On Wednesday morning, Aetna CEO Mark Bertolini said that Affordable Care Act (ACA) insurance exchanges were in a death spiral and predicted that more payers would soon pull out, Politico reported.
Just hours later, CMS officially announced proposed rule changes intended to stabilize insurance exchanges and to encourage payers to continue participation.
- While the proposed changes enjoy support among payers, they will likely lead to narrower networks and higher deductibles, The Huffington Post reported.
Talk of a death spiral in ACA exchanges had been heating up well before Republicans took control of the White House and Congress, but it is on fire right now. Aetna CEO Mark Bertolini stoked the flames with his proclamation that insurance exchange instability is only going to get worse. Meanwhile, the Trump administration is trying to turn down the heat with a series of rule changes that appeal to payers.
Bertolini isn’t saying anything that hasn’t been said before. When payers began to announce one after another last year that they would scale back participation in insurance exchanges, it prompted concern. Concern grew after the election in November, when repeal of the ACA went from a remote possibility to a distinct likelihood. Industry experts warned insurance exchanges could enter a death spiral if there were no clear path forward for health reform.
The proposed changes address several key concerns of payers and America’s Health Insurance Plans issued a statement applauding the move. These changes would require additional documentation from patients purchasing insurance outside the open enrollment period, reduce the open enrollment period from 90 days to 45 days, allow payers more leeway when setting actuarial values, and ease network adequacy regulations.
If the proposed changes are implemented and insurance exchanges survive, it will likely lead to high out-of-pocket costs for consumers and health plans with narrower networks, as The Huffington Post reported. This is not necessarily a bad thing. After all, many might argue that skimpy coverage at a high cost is better than no coverage at all. However, the proposed changes will likely deliver the opposite of what many Republicans promised: Enhanced coverage at a lower cost.

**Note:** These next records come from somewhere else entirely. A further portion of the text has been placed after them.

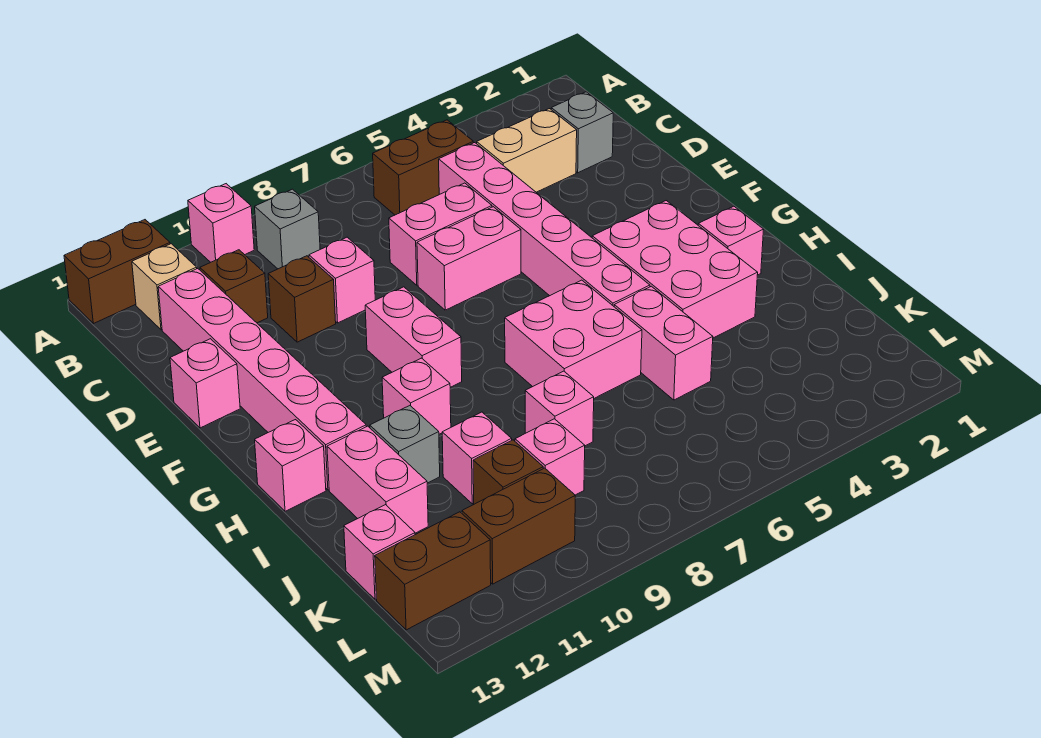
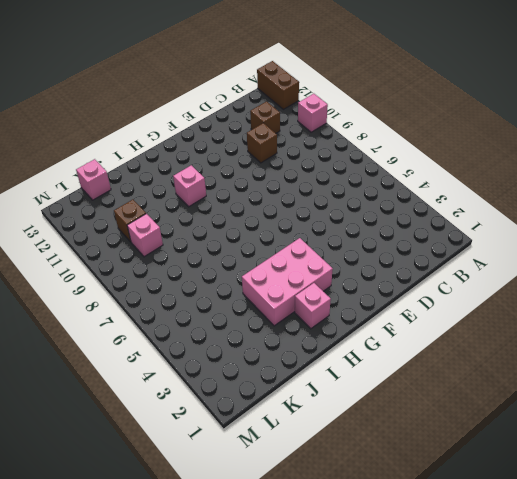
none -> brown 1x2 brick [373,120,473,215]
none -> grey 1x1 brick [255,189,320,269]
none -> tan 1x1 brick [132,244,197,330]
none -> grey 1x1 brick [551,92,613,173]

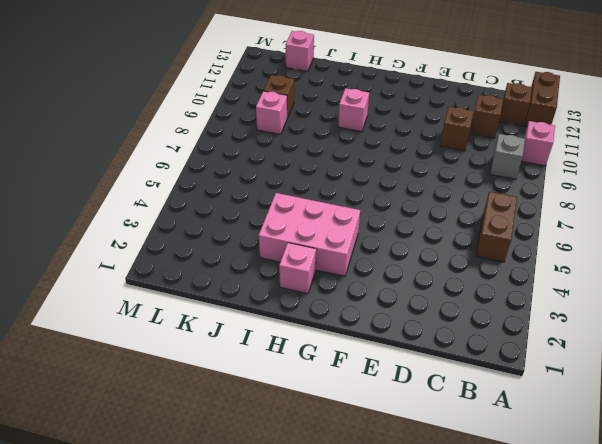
brown 1x1 brick [499,83,532,126] -> tan 1x1 brick [132,244,197,330]
none -> grey 1x1 brick [551,92,613,173]
none -> tan 1x2 brick [477,109,577,192]
none -> pink 1x6 brick [439,143,650,306]
none -> pink 1x6 brick [158,269,366,490]

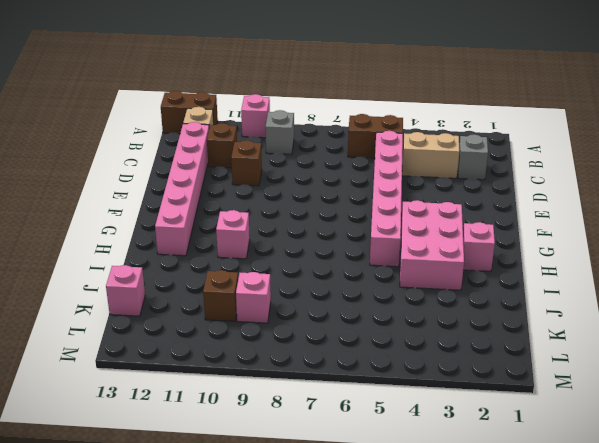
none -> pink 1x2 brick [389,183,492,285]
none -> pink 1x1 brick [309,237,375,323]
none -> pink 1x2 brick [417,207,521,310]
none -> pink 1x1 brick [170,339,240,428]

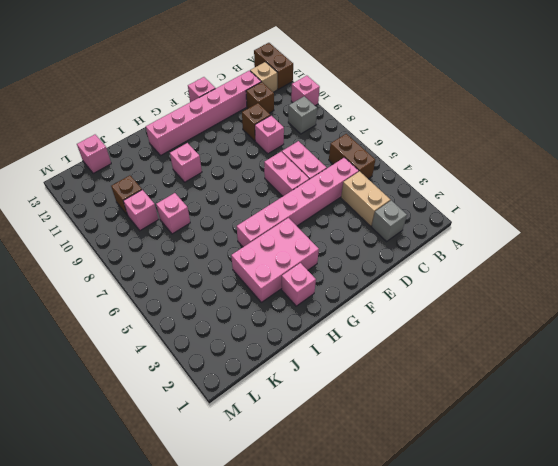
none -> pink 1x2 brick [365,287,462,387]
none -> pink 2x2 brick [505,280,642,398]
none -> pink 1x1 brick [255,420,326,511]
none -> pink 1x2 brick [614,286,713,400]

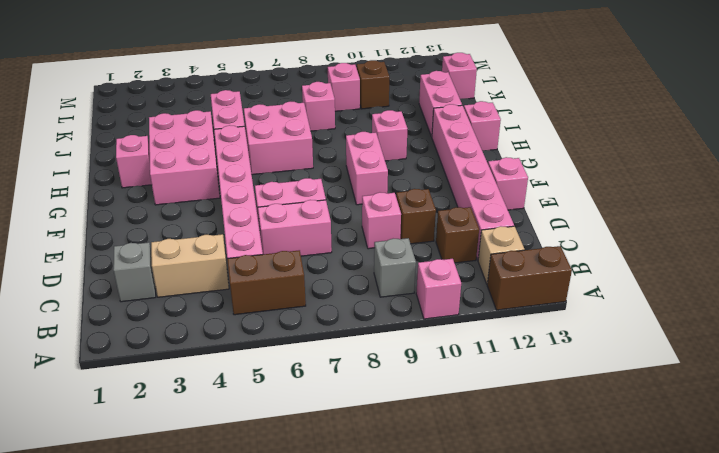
none -> grey 1x1 brick [370,406,440,483]
none -> pink 1x1 brick [442,412,512,504]
none -> brown 1x2 brick [462,468,575,584]
none -> brown 1x2 brick [375,512,491,630]

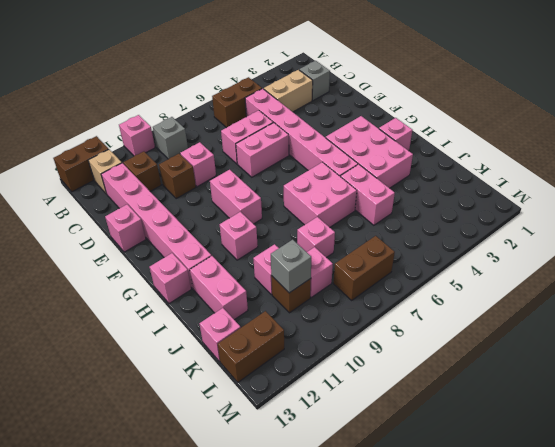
grey 1x1 brick [271,240,311,293] -> grey 1x1 brick moved to [370,406,440,483]
brown 1x2 brick [333,236,395,300] -> brown 1x2 brick moved to [462,468,575,584]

The question now is whether action taken by Republicans is too little too late. At least one large payer, Humana, has announced it will not participate at all in insurance exchanges next year. Additional factors factors not addressed by the proposed rule could motivate payers one way or the other. For instance, the fate of the individual mandate, which helps to drive younger and healthier patients to payers, will play a role. As Andy Slavitt, former CMS acting administrator, stated on CNBC with Bertha Coombs, not enforcing the individual mandate will have more impact, or is a "bigger deal," than the actions GOP have currently taken and cause more uncertainty with insurers. The Internal Revenue Service could already be easing enforcement of the individual mandate, Reason reported.
A death spiral is not a talking point. It's an actual thing. 2 pic.twitter.com/8AImKfdMDO— Andy Slavitt (@ASlavitt) February 15, 2017
If Republicans intend to sweeten the pot for payers who remain active in insurance exchanges, they will have to take action soon. Payers have until April before they have to present health plans they intend to sell on insurance exchanges next year.